**** PASSAGE ****
- For information only. No review needed **
Following our work detailed in D86694 to port the scudo sanitizer lib…rary to Windows, we have investigated also producing a Windows port of the stand-alone version of scudo.
The main impetus for this work was to see if stand-alone scudo (scudo-sa) would scale better on machines with a high number of cores vs the standard Microsoft heap library (MSHeap). We have seen that Thin LTO builds on machines with a high number of cores do not fully utilize the available compute resources.
This makes use of the CRT allocation hooks from D71786.
The new files 'WindowsMMap.h/c' are based on the versions from compiler-rt/lib/profile.
To build with scudo on Windows use: -DLLVM_INTEGRATED_CRT_ALLOC=path to hostlib build -DLLVM_USE_CRT_RELEASE=MT.
Limitations:
• A bug in the MSVC STL implementation means that Debug builds will not work correctly with scudo-sa (STL hard codes calls to MSVC debug heap routines causing attempts to ‘free’ from heap memory allocated by scudo-sa).
**** RECORDS ****
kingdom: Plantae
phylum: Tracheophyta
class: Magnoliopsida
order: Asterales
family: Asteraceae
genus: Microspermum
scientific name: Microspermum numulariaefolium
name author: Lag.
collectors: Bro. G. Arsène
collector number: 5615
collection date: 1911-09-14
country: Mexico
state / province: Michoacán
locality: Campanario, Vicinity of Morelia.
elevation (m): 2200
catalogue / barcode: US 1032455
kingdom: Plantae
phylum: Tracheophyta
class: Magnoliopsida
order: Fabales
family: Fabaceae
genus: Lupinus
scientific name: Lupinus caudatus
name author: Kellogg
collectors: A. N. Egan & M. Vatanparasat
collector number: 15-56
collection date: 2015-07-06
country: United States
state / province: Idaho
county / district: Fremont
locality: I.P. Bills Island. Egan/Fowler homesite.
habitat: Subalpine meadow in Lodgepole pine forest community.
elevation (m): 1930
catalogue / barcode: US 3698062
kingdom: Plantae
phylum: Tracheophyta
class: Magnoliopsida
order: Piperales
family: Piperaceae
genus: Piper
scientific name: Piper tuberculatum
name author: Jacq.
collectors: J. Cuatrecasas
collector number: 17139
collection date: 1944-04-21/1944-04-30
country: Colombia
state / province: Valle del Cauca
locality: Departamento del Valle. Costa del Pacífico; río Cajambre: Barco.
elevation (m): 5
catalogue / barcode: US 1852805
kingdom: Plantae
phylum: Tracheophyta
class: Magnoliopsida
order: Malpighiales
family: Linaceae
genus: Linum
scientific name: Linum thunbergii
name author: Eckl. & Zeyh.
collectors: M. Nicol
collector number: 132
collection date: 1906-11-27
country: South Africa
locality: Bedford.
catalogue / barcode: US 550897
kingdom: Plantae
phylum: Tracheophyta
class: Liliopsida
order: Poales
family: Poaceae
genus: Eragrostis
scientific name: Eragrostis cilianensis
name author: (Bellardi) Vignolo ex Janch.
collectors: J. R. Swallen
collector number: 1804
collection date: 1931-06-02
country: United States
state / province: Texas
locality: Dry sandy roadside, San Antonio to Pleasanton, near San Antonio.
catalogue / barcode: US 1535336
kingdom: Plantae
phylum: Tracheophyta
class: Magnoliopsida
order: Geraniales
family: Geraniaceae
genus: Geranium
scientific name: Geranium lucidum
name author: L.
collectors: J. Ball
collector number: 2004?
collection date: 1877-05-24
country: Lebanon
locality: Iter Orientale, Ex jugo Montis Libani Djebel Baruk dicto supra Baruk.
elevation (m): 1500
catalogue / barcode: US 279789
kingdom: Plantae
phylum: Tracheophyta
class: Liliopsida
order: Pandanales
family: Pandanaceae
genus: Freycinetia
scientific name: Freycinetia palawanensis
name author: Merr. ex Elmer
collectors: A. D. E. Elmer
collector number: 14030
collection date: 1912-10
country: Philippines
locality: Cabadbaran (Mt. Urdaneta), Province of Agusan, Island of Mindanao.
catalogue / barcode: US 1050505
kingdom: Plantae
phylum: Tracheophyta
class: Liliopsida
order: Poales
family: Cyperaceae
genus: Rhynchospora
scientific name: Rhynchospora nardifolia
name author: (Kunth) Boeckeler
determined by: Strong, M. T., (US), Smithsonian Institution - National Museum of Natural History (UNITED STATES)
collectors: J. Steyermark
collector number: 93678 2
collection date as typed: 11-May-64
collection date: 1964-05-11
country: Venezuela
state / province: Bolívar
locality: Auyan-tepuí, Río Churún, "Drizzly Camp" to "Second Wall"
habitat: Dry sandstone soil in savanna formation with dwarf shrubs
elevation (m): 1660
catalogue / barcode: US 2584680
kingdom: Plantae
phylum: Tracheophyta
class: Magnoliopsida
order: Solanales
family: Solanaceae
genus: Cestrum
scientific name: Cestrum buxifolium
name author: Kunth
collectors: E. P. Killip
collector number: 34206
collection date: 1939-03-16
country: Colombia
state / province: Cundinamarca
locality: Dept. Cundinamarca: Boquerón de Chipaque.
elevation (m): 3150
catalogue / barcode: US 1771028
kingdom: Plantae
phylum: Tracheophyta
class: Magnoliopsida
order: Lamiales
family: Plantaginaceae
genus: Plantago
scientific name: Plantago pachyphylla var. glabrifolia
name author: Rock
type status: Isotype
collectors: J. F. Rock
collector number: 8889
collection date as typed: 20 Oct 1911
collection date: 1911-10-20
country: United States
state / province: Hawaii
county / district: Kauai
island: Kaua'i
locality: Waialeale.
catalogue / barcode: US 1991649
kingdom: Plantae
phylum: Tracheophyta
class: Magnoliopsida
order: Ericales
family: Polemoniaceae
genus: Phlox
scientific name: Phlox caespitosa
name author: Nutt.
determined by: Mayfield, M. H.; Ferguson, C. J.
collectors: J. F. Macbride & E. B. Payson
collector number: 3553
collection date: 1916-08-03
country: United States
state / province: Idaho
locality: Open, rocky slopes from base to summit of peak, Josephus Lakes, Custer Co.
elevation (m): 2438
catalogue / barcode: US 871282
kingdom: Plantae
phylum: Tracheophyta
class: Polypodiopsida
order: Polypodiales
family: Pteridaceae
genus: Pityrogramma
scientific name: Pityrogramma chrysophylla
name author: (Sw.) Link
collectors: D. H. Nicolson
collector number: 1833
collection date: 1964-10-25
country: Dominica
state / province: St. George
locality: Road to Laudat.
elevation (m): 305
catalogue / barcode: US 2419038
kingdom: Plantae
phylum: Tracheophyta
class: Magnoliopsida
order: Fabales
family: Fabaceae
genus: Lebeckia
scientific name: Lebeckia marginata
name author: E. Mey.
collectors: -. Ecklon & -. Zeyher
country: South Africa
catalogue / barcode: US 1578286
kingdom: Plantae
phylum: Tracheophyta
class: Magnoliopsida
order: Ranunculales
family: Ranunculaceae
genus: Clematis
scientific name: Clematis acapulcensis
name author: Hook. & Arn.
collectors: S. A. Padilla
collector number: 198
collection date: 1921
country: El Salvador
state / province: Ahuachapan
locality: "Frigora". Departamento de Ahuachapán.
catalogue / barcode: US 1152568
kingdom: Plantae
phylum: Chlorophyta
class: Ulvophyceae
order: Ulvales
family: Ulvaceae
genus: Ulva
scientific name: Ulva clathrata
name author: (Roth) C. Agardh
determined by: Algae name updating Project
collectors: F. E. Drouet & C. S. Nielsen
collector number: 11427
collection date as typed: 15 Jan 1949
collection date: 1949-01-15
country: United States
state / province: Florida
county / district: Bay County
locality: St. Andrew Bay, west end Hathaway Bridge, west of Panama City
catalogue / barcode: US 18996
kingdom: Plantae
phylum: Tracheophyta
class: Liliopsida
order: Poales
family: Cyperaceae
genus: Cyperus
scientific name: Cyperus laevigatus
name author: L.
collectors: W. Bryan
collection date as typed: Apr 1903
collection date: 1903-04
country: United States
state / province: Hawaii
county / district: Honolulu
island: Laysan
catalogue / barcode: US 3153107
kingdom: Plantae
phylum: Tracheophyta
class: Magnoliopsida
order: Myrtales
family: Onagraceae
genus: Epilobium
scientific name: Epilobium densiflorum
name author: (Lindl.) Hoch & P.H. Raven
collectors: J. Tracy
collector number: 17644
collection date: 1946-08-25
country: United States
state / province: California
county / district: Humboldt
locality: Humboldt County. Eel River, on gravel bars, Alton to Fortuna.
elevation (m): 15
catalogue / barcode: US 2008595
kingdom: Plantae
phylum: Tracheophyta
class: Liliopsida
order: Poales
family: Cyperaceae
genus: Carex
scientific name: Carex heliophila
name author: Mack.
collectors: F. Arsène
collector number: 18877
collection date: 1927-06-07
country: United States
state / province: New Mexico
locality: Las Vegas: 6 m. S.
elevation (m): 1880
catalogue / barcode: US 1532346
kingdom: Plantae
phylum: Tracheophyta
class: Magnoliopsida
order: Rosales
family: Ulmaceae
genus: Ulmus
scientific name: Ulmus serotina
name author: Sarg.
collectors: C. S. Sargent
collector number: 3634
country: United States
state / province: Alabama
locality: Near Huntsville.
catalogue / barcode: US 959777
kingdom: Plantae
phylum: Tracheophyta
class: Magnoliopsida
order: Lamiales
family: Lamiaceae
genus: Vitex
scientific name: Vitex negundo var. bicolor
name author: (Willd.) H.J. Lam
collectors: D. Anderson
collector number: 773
****
◆ DIRECTIONS ◆
• A. In the note on porting scudo to Windows, which earlier change provides the CRT allocation hooks it relies on?
• B. Extend the note on porting scudo to Windows, picking up right after its last line.

◆ FINAL ANSWERS ◆
• A. D71786

• B.
• The llvm-rtdly code will not reliably work in 32-bit mode (built for IA64) with scudo-sa. It assumes that any heap blocks will be within a 32-bit address range (as it uses 32-bit relocations between the blocks). Scudo-sa deliberately randomizes the range of addresses returned by heap allocations and frequently returns blocks greater than 4gb apart. (https://bugs.llvm.org/show_bug.cgi?id=24978)
• Some scudo-sa tests assume the presence of ‘pthread’. These have not been ported to Windows.
• Scudo-sa CMAKE build not integrated into parent LLVM build yet.
To evaluate the comparative performance between MSHeap and scudo-sa we performed a ThinLTO build of clang.exe on a 16 core, 32 Hyper Thread based AMD ryzen machine. Running the build with 32 threads showed that MSHeap stopped using all CPU resources at around 16 threads (CPU usage peaked oscillating between 15 and 17 threads). Scudo-sa performed the same build using all 32 threads at 100% usage.
Results:
hyperfine.exe -w 1 -m 2 ".\stage1s\lld-link.exe @response.txt /threads:32" ".\stage1\lld-link.exe @response.txt /threads:32"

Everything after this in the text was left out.